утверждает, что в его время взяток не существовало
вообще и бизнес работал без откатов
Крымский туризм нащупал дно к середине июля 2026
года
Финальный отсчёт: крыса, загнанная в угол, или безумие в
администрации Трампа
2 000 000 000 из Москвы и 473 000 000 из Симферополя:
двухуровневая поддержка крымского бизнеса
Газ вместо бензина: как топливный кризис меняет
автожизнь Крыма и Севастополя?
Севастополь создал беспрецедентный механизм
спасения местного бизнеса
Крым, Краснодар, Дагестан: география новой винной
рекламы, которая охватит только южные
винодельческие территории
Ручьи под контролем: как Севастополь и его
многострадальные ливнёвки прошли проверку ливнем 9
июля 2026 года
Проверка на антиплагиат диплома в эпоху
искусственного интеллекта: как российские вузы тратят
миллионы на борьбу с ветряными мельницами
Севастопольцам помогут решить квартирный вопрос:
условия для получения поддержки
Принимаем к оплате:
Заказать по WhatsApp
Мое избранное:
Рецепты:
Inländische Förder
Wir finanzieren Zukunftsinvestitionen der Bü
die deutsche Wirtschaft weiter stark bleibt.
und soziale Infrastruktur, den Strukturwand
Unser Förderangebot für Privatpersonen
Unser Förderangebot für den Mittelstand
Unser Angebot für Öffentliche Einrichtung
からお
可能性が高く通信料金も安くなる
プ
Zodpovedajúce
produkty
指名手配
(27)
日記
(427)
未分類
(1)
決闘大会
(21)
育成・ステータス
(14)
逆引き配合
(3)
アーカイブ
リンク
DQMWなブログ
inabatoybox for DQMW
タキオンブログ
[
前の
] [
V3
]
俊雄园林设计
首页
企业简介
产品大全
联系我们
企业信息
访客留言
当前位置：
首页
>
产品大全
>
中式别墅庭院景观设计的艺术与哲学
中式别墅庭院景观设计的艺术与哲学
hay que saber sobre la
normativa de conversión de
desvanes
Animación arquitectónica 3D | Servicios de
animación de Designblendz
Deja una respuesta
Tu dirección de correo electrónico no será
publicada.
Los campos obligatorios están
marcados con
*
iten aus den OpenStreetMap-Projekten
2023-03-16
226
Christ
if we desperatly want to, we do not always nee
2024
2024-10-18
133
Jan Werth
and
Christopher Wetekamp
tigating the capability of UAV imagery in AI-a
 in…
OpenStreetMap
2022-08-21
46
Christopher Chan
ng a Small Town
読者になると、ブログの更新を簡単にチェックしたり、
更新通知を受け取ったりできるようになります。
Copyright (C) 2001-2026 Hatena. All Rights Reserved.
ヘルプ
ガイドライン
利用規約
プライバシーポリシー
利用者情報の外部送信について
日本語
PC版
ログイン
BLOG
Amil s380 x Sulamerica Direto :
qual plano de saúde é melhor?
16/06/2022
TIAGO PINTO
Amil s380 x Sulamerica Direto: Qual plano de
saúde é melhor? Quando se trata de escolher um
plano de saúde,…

• Your task
If a line falls between the first line of the records and the line containing "Проверка на антиплагиат диплома в эпоху", inclusive, repeat it exactly; leave out all others.

• Solved exercise
утверждает, что в его время взяток не существовало
вообще и бизнес работал без откатов
Крымский туризм нащупал дно к середине июля 2026
года
Финальный отсчёт: крыса, загнанная в угол, или безумие в
администрации Трампа
2 000 000 000 из Москвы и 473 000 000 из Симферополя:
двухуровневая поддержка крымского бизнеса
Газ вместо бензина: как топливный кризис меняет
автожизнь Крыма и Севастополя?
Севастополь создал беспрецедентный механизм
спасения местного бизнеса
Крым, Краснодар, Дагестан: география новой винной
рекламы, которая охватит только южные
винодельческие территории
Ручьи под контролем: как Севастополь и его
многострадальные ливнёвки прошли проверку ливнем 9
июля 2026 года
Проверка на антиплагиат диплома в эпоху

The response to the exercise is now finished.